[Start of Attachment]
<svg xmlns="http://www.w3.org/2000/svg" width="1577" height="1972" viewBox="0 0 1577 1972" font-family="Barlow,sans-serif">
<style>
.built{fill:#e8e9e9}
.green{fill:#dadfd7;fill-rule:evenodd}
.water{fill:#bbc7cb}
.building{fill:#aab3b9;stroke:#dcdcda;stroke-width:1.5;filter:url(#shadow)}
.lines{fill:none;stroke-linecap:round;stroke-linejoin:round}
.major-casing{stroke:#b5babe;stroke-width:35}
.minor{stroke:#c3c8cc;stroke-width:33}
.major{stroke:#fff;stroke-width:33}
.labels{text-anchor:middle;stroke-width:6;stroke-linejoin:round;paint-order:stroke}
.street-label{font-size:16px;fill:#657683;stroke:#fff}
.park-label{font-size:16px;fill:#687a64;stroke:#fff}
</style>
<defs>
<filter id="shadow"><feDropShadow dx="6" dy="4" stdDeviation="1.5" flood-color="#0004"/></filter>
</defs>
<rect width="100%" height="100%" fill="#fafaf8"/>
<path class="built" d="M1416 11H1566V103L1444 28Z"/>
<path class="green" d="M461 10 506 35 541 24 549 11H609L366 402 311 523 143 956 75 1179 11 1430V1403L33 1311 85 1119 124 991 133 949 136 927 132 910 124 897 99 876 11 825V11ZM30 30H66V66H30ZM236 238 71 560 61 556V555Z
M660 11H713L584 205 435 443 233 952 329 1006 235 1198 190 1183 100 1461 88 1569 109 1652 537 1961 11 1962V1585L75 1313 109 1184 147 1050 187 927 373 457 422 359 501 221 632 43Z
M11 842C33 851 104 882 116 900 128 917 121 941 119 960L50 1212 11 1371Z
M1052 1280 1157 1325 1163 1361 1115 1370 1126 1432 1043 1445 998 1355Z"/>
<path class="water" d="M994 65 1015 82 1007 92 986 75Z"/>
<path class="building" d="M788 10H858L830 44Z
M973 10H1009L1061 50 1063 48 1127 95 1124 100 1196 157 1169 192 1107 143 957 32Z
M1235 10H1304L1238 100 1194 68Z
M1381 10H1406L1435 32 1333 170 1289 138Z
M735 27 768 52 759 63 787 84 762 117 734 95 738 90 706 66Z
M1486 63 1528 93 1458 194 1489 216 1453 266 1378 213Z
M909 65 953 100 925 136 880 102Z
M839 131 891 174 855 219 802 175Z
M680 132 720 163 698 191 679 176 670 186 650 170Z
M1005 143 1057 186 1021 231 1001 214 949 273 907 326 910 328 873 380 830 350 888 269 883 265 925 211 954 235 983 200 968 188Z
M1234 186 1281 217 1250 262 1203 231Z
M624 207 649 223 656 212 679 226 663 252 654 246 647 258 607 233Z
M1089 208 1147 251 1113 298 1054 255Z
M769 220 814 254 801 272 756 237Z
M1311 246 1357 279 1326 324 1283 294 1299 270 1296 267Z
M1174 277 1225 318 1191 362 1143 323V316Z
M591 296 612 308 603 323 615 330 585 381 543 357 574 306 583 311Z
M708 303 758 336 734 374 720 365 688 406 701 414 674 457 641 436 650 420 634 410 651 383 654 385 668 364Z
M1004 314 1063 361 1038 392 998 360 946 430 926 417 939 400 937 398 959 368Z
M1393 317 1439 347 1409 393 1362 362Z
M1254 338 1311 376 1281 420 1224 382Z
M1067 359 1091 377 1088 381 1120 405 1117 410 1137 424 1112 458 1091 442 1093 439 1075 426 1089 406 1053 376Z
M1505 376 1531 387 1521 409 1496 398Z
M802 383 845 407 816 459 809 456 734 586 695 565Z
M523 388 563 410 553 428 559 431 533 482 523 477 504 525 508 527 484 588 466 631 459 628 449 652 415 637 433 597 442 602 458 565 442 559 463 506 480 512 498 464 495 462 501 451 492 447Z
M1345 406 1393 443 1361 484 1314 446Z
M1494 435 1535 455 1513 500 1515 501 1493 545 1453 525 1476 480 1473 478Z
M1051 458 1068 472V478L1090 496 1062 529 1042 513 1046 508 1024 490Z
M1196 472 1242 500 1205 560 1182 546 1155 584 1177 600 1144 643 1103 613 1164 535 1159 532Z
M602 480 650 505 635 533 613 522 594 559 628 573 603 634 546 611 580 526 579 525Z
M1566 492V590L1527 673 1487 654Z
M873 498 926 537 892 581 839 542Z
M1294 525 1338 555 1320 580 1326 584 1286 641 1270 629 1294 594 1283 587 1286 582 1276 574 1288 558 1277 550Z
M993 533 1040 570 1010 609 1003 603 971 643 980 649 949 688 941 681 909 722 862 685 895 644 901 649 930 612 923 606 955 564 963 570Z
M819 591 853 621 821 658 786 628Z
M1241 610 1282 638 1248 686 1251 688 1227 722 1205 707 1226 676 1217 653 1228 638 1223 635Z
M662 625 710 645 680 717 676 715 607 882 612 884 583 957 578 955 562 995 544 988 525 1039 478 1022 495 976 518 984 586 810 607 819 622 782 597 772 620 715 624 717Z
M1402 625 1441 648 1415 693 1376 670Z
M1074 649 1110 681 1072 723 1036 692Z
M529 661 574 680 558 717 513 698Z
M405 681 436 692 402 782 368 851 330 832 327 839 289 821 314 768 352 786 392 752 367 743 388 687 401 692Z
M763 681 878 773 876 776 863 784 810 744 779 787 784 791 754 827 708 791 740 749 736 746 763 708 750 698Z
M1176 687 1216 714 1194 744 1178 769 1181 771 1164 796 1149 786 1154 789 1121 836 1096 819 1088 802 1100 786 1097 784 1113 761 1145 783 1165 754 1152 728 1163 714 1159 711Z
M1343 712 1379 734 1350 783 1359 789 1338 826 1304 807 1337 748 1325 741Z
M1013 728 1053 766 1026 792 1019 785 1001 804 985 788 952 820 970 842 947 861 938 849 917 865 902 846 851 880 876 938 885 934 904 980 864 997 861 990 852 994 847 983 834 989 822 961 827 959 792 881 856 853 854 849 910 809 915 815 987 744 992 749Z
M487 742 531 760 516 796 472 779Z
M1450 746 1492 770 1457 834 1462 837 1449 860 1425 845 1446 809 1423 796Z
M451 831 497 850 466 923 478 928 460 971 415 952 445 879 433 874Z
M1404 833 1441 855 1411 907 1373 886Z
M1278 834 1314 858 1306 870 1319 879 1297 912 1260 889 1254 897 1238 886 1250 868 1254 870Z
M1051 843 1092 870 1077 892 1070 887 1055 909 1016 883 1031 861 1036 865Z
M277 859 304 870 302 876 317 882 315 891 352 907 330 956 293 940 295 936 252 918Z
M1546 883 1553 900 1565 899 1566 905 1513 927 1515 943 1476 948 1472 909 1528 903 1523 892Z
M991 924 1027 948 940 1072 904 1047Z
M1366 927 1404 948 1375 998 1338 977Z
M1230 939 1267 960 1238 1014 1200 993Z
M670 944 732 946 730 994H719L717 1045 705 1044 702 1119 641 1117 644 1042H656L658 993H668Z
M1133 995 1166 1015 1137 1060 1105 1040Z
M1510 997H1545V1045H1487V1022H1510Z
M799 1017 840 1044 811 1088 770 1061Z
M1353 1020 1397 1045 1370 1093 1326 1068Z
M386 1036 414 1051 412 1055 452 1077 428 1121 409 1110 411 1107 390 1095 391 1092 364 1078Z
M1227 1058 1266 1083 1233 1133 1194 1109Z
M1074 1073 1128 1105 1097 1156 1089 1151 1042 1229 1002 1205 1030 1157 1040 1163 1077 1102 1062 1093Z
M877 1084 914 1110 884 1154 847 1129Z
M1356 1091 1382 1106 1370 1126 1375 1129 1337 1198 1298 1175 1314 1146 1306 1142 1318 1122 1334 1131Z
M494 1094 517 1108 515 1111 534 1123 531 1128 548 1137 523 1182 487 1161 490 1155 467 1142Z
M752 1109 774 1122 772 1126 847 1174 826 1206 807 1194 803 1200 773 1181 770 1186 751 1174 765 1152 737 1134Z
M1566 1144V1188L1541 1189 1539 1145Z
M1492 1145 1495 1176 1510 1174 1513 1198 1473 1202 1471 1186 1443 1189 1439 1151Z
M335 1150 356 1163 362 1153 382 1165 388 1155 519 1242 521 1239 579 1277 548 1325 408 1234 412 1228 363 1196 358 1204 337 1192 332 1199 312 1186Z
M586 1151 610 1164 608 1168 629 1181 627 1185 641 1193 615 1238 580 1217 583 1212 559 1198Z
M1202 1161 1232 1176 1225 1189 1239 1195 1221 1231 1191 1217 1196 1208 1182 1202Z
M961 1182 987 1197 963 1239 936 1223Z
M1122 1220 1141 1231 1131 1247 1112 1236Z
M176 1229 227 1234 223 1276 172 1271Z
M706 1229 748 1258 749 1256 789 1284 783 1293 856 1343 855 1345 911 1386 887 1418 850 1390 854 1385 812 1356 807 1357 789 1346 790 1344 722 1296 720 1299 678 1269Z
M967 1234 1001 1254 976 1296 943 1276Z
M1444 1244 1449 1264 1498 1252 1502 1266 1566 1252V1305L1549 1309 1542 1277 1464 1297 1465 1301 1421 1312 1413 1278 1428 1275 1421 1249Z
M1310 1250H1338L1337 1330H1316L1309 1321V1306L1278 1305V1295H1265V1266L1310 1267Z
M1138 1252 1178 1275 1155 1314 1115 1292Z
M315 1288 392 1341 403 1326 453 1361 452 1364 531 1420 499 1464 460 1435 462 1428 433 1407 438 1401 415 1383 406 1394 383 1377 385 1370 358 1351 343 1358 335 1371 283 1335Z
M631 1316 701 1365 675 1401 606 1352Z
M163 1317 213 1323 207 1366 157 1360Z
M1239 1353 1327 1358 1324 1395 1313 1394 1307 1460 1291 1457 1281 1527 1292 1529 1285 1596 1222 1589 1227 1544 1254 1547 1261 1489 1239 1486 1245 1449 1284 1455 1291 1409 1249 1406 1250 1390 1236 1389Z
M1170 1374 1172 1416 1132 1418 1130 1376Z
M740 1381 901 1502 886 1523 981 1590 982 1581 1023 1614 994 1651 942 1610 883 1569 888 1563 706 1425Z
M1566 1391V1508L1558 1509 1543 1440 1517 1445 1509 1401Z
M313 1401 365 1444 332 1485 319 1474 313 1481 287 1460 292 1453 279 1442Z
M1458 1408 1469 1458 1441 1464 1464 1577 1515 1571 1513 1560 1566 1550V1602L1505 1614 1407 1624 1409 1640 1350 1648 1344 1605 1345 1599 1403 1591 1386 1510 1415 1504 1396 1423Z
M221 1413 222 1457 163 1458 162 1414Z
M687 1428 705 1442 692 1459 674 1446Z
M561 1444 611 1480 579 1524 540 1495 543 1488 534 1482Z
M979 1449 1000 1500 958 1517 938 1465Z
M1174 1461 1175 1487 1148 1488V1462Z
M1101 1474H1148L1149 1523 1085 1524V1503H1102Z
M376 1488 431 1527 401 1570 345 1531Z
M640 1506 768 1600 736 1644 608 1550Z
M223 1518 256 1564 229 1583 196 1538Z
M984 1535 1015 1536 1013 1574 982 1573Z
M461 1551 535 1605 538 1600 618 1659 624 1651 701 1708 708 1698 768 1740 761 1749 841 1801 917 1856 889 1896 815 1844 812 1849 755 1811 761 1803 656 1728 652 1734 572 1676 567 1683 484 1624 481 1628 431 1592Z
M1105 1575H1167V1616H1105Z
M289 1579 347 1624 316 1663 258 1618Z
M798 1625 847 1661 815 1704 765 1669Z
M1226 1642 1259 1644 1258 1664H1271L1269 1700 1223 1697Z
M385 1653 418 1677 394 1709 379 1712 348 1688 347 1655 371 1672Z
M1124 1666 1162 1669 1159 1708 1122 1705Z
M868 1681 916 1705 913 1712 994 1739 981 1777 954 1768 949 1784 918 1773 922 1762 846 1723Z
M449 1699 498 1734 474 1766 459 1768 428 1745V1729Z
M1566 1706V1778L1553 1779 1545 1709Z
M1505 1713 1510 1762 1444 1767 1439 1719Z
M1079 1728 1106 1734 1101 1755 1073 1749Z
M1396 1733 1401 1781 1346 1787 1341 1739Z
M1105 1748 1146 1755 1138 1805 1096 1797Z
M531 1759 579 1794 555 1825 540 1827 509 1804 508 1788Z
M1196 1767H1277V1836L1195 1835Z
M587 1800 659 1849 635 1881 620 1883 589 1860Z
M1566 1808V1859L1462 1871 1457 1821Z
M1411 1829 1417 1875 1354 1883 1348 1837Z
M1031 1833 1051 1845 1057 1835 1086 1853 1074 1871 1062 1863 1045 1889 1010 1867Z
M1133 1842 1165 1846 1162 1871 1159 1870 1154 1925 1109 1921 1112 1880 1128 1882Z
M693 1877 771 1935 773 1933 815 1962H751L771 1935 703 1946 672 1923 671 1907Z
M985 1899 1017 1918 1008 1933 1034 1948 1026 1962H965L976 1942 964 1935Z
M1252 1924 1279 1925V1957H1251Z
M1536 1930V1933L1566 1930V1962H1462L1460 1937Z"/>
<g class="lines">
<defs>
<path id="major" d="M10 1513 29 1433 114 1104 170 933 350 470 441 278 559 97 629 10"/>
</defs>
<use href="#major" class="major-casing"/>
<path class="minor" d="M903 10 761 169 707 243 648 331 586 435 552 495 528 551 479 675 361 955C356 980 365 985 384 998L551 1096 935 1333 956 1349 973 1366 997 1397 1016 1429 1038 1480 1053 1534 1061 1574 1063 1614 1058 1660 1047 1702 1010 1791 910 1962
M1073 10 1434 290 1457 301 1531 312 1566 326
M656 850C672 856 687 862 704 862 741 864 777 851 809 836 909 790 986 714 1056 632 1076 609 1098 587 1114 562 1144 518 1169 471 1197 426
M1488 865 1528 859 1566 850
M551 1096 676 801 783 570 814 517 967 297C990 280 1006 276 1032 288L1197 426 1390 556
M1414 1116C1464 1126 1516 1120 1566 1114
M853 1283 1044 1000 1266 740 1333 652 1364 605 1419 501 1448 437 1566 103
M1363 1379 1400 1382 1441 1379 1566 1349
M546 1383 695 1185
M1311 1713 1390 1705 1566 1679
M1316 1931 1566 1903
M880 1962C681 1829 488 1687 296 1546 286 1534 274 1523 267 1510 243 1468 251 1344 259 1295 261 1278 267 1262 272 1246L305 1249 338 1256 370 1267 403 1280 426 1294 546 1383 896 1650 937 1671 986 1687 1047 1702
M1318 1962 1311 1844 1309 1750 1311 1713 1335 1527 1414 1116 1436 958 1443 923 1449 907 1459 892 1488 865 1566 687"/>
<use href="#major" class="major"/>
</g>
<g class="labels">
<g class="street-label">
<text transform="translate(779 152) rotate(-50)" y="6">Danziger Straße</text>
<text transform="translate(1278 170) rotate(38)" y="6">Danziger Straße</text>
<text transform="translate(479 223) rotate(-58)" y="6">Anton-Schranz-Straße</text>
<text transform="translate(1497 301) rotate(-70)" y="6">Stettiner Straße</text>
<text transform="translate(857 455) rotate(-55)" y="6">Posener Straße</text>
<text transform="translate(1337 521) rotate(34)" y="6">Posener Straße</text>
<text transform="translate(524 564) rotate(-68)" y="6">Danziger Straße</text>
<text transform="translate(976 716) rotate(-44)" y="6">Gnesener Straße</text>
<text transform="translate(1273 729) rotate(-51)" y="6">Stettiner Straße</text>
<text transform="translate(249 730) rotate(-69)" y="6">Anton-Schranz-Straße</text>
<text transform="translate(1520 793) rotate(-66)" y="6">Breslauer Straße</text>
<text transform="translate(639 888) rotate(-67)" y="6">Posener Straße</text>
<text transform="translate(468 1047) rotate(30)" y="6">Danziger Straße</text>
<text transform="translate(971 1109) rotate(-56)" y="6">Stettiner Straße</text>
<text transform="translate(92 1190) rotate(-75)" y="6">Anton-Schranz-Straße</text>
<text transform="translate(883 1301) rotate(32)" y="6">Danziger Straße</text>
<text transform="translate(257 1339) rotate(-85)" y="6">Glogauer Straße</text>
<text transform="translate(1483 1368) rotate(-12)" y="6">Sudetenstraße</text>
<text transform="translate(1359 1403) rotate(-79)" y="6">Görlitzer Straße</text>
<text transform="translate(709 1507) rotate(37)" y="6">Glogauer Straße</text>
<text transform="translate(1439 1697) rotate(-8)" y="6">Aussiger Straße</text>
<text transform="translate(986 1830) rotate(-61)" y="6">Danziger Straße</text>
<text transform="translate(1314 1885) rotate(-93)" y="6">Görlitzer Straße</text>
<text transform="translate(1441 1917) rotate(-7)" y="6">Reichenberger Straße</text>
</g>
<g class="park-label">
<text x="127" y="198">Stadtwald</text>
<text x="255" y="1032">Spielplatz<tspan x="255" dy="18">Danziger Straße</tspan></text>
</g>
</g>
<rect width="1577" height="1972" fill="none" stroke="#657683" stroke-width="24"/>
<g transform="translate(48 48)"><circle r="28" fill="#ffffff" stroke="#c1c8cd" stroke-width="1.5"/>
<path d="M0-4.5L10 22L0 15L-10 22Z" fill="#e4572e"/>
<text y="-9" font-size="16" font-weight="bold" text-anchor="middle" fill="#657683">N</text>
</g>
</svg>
[End of Attachment]
== WORK TO BE COMPLETED ==
Whenever a line of the material holds the word "lines", copy it out.

== ANSWER SPACE ==
.lines{fill:none;stroke-linecap:round;stroke-linejoin:round}
<g class="lines">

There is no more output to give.